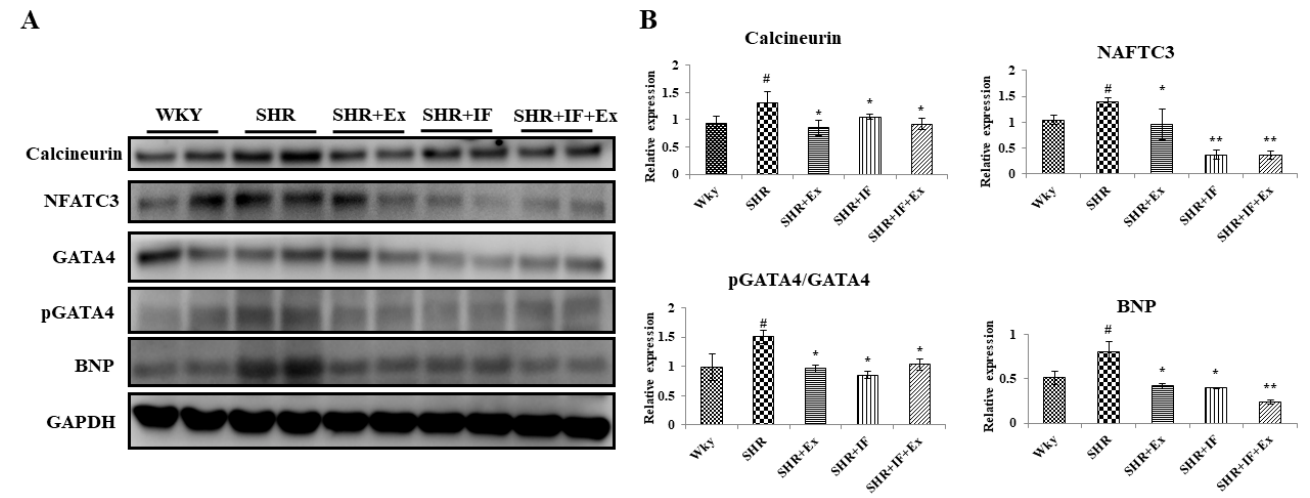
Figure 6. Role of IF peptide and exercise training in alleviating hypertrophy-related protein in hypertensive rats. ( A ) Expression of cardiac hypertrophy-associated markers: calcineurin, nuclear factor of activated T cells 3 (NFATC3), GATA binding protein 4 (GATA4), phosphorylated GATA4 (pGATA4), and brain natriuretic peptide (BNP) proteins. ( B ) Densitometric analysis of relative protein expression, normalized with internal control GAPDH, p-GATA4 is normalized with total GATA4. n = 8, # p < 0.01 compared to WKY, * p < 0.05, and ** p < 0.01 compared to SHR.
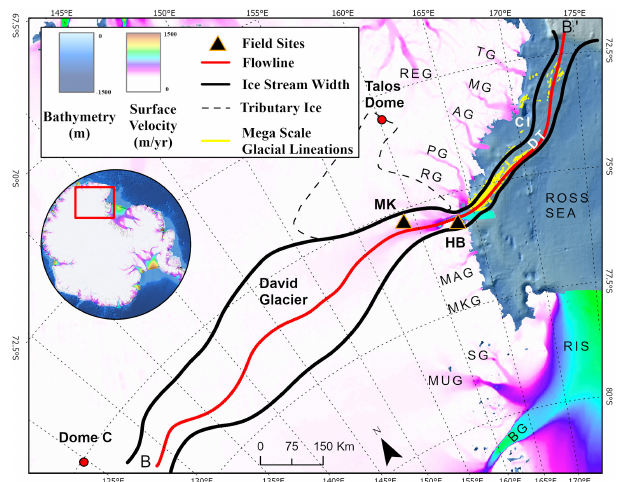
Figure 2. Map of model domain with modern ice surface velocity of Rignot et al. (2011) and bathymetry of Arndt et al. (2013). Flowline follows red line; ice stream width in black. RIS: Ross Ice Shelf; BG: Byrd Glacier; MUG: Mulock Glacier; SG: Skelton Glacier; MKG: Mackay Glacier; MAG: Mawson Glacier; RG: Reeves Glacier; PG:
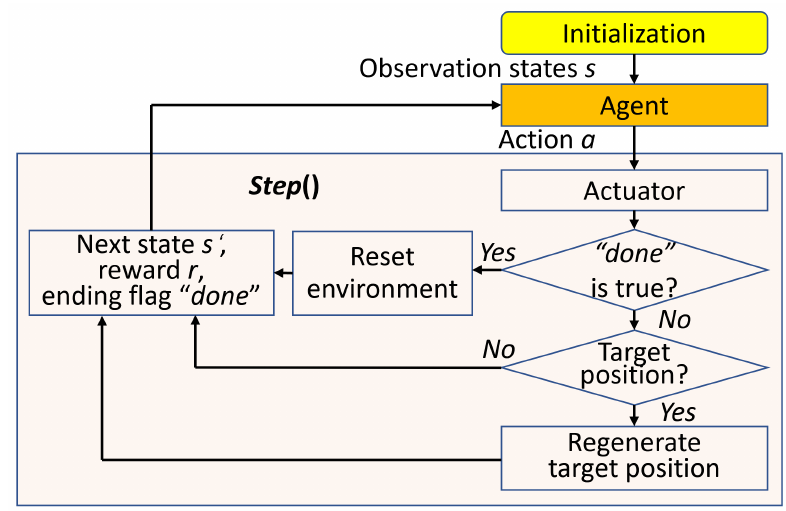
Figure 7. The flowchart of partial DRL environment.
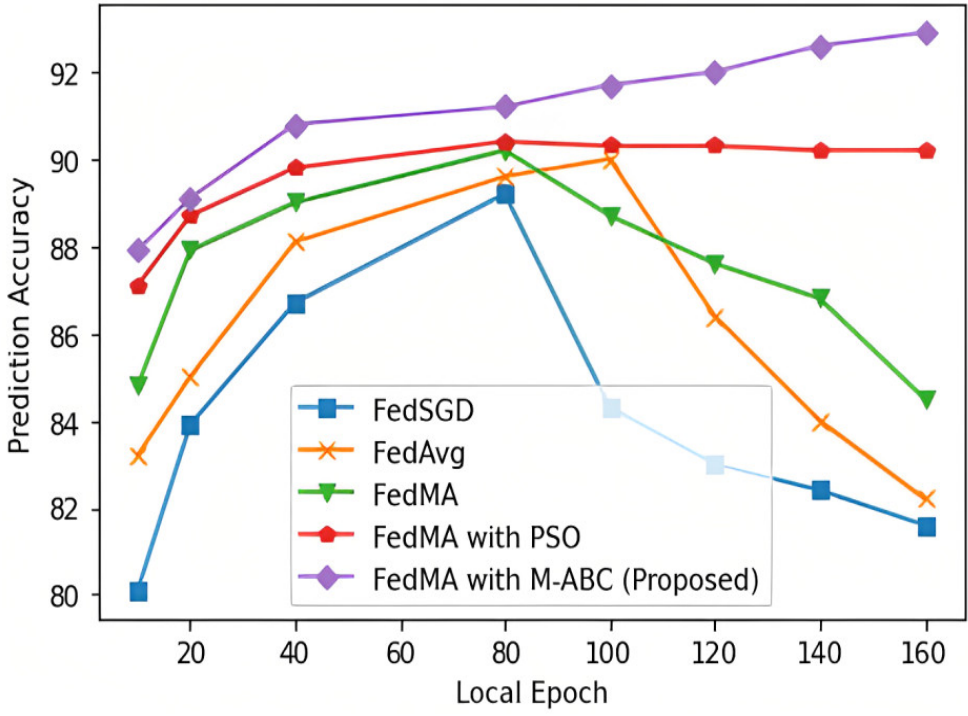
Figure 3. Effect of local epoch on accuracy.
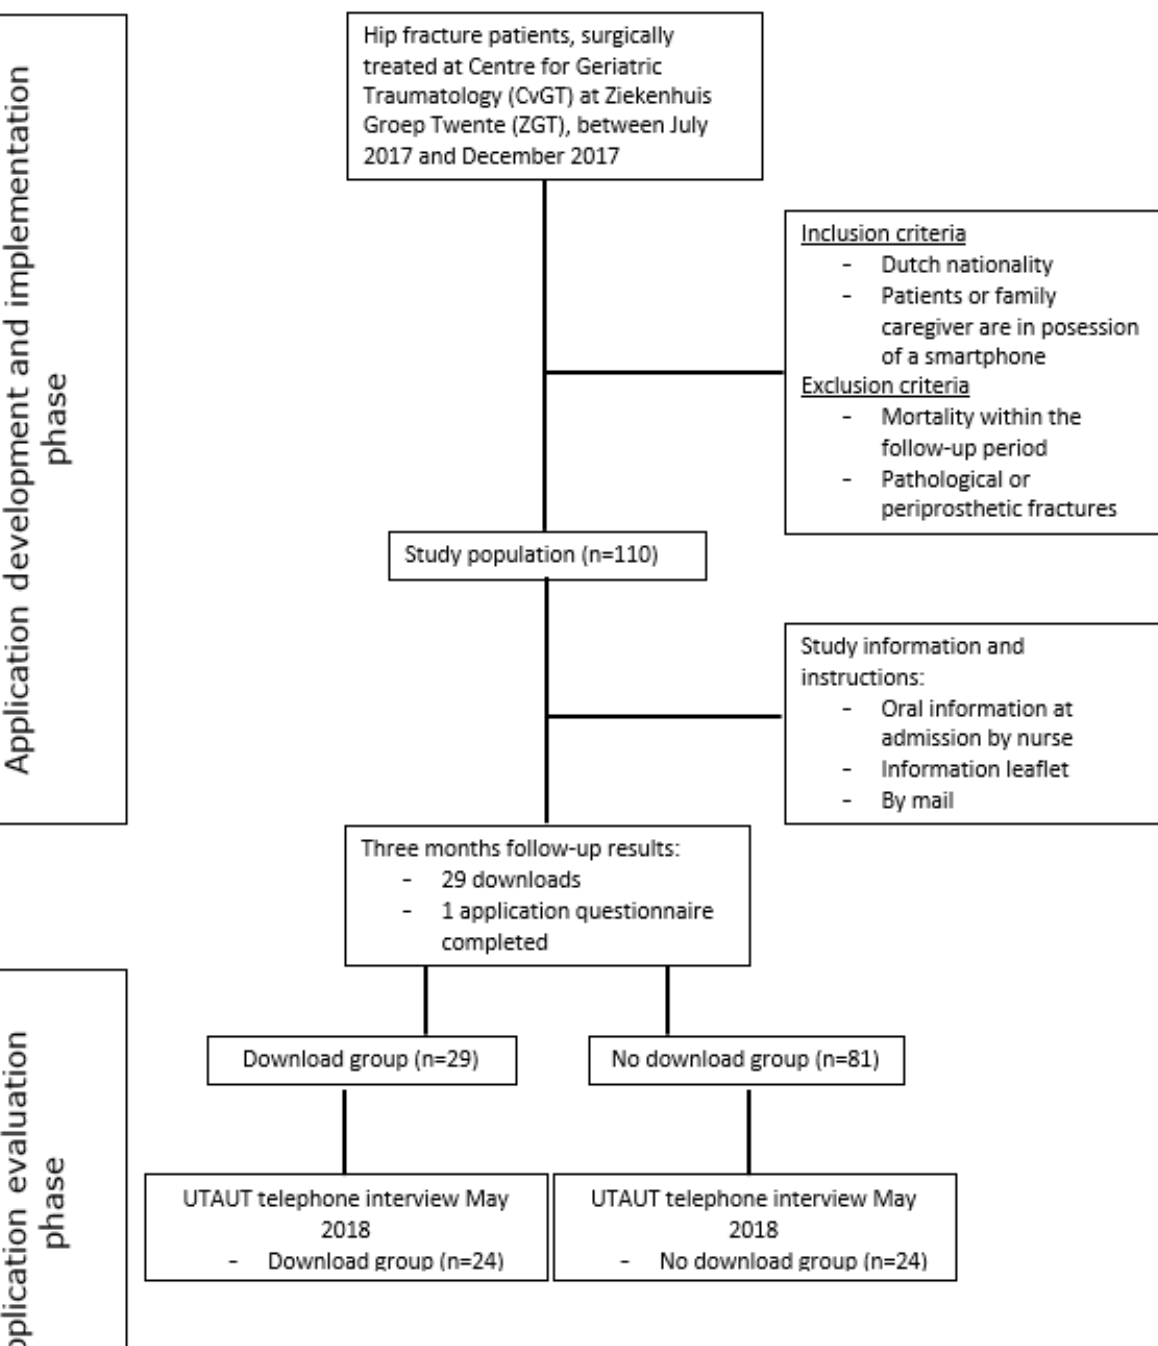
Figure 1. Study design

Required action: Using the material, show each line where the string "with" can be found.

Solved problem:
Figure 6. Role of IF peptide and exercise training in alleviating hypertrophy-related protein in hypertensive rats. ( A ) Expression of cardiac hypertrophy-associated markers: calcineurin, nuclear factor of activated T cells 3 (NFATC3), GATA binding protein 4 (GATA4), phosphorylated GATA4 (pGATA4), and brain natriuretic peptide (BNP) proteins. ( B ) Densitometric analysis of relative protein expression, normalized with internal control GAPDH, p-GATA4 is normalized with total GATA4. n = 8, # p < 0.01 compared to WKY, * p < 0.05, and ** p < 0.01 compared to SHR.
Figure 2. Map of model domain with modern ice surface velocity of Rignot et al. (2011) and bathymetry of Arndt et al. (2013). Flowline follows red line; ice stream width in black. RIS: Ross Ice Shelf; BG: Byrd Glacier; MUG: Mulock Glacier; SG: Skelton Glacier; MKG: Mackay Glacier; MAG: Mawson Glacier; RG: Reeves Glacier; PG:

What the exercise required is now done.